Changing careers at any stage in your life is difficult. It is even more so when what you’re leaving is not just a career, but a lifestyle.
U.S. veterans face difficult transitions after the military, and the process is exacerbated by the armed services themselves, which often do little to prepare service members to successfully shift to civilian life.
No one-week transition-assistance course can give a veteran every bit of information he or she needs to succeed, whether in seeking work or going back to the classroom, as I did.
It is the perception of some service members that predominantly liberal areas, such as NYC, might not always appreciate veterans and their causes. But the city’s creation of the Department of Veterans Services in 2016 dispels that notion — a great step in showing veterans around the country that the perception is not reality here.

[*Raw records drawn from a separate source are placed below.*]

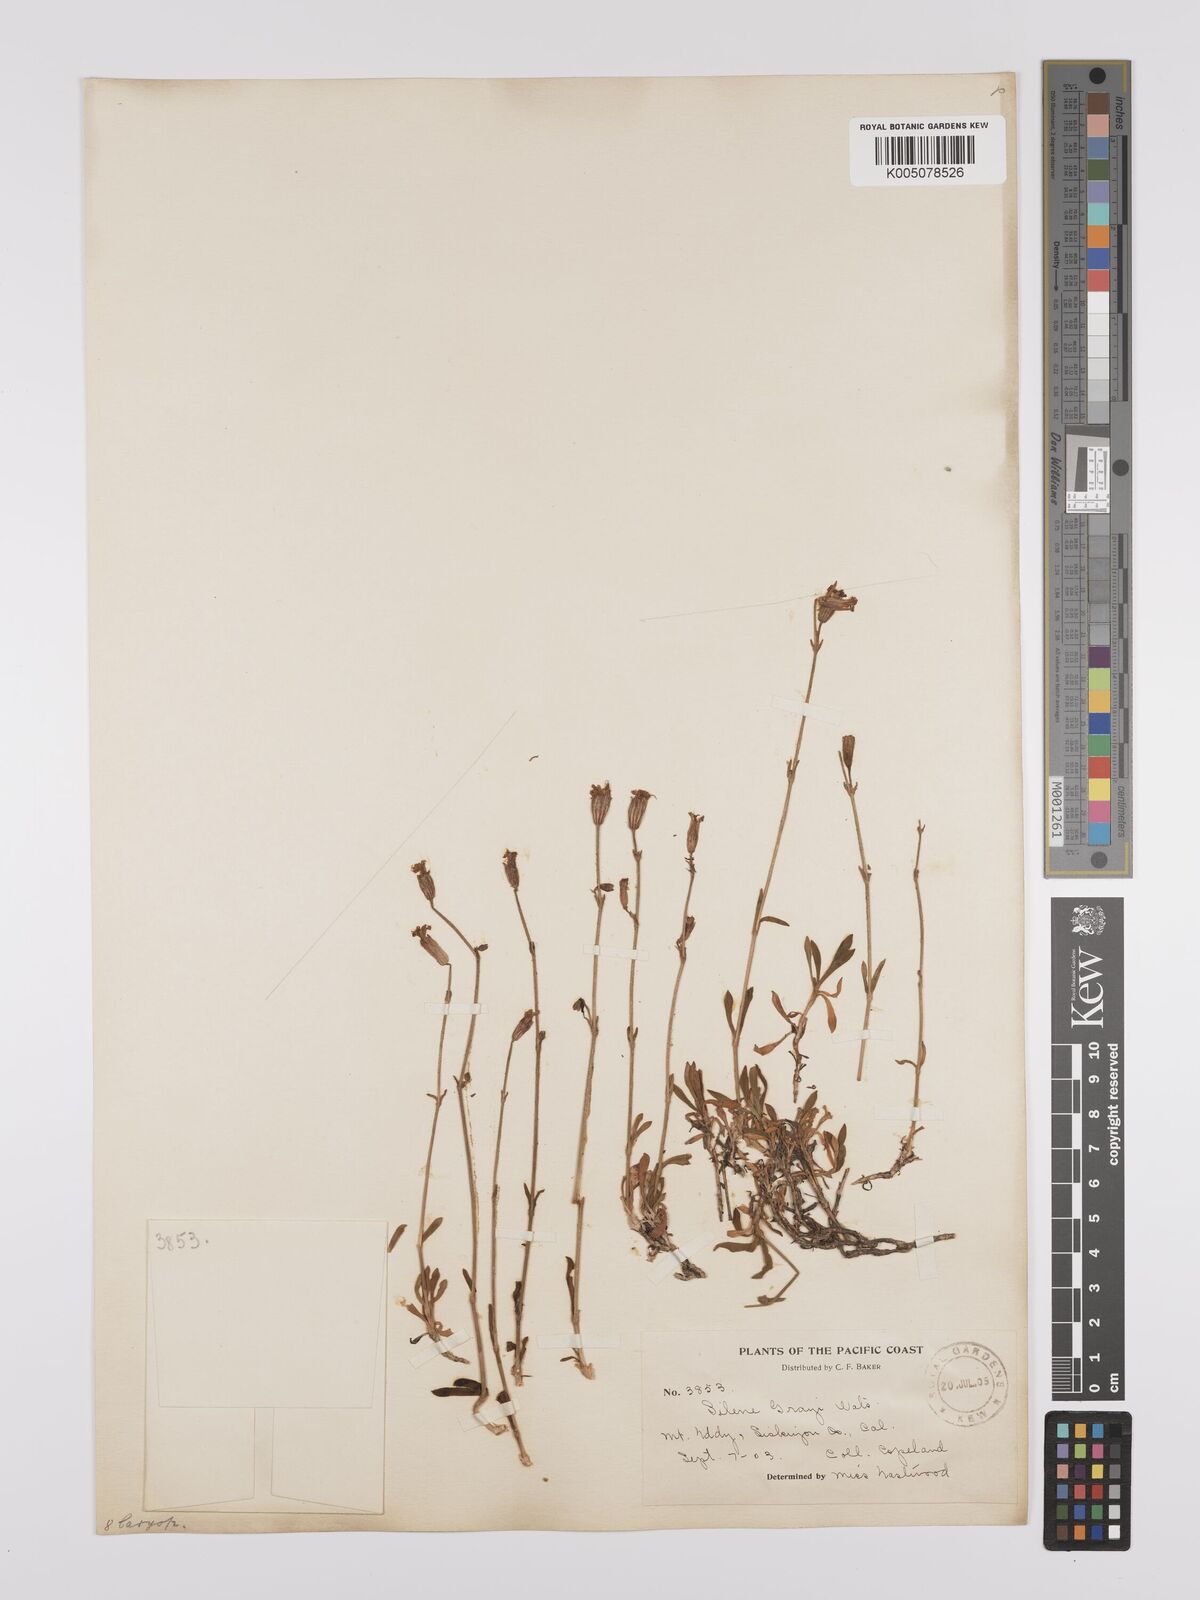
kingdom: Plantae
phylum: Tracheophyta
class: Magnoliopsida
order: Caryophyllales
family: Caryophyllaceae
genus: Silene
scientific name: Silene grayi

I served three years with the Marine Corps, finishing active duty service at 22 in 2015. I was stationed in Cherry Point, N.C., and I served in Japan and South Korea. I’m a Long Island native, but now live in NYC.
As a veteran, I have met two employees at the city veterans department who confirmed that the agency is accepting walk-in visits. No appointment is necessary to receive help.
And veterans need the help. They make up about 10 percent of the U.S. population, but account for about 18 percent of all suicide deaths in America, according to the U.S. Department of Veterans Affairs.
So NYC’s department is truly significant for the estimated 225,000 veterans who live here because exiting service members can receive more immediate and direct assistance with securing housing, accessing education benefits, determining health care and finding employment.
As part of a work-study position at Fordham University, I help student veterans get acquainted with certain services. I try to help veterans avoid mistakes that I made while returning to civilian life and the classroom as a full-time student — such as taking on too many courses a semester or stretching life responsibilities too thin.
The DVS is a great step in helping this city’s returning veterans transition to civilian life, and in showing they are appreciated.
Robert Molina is a junior at Fordham majoring in political science and economics.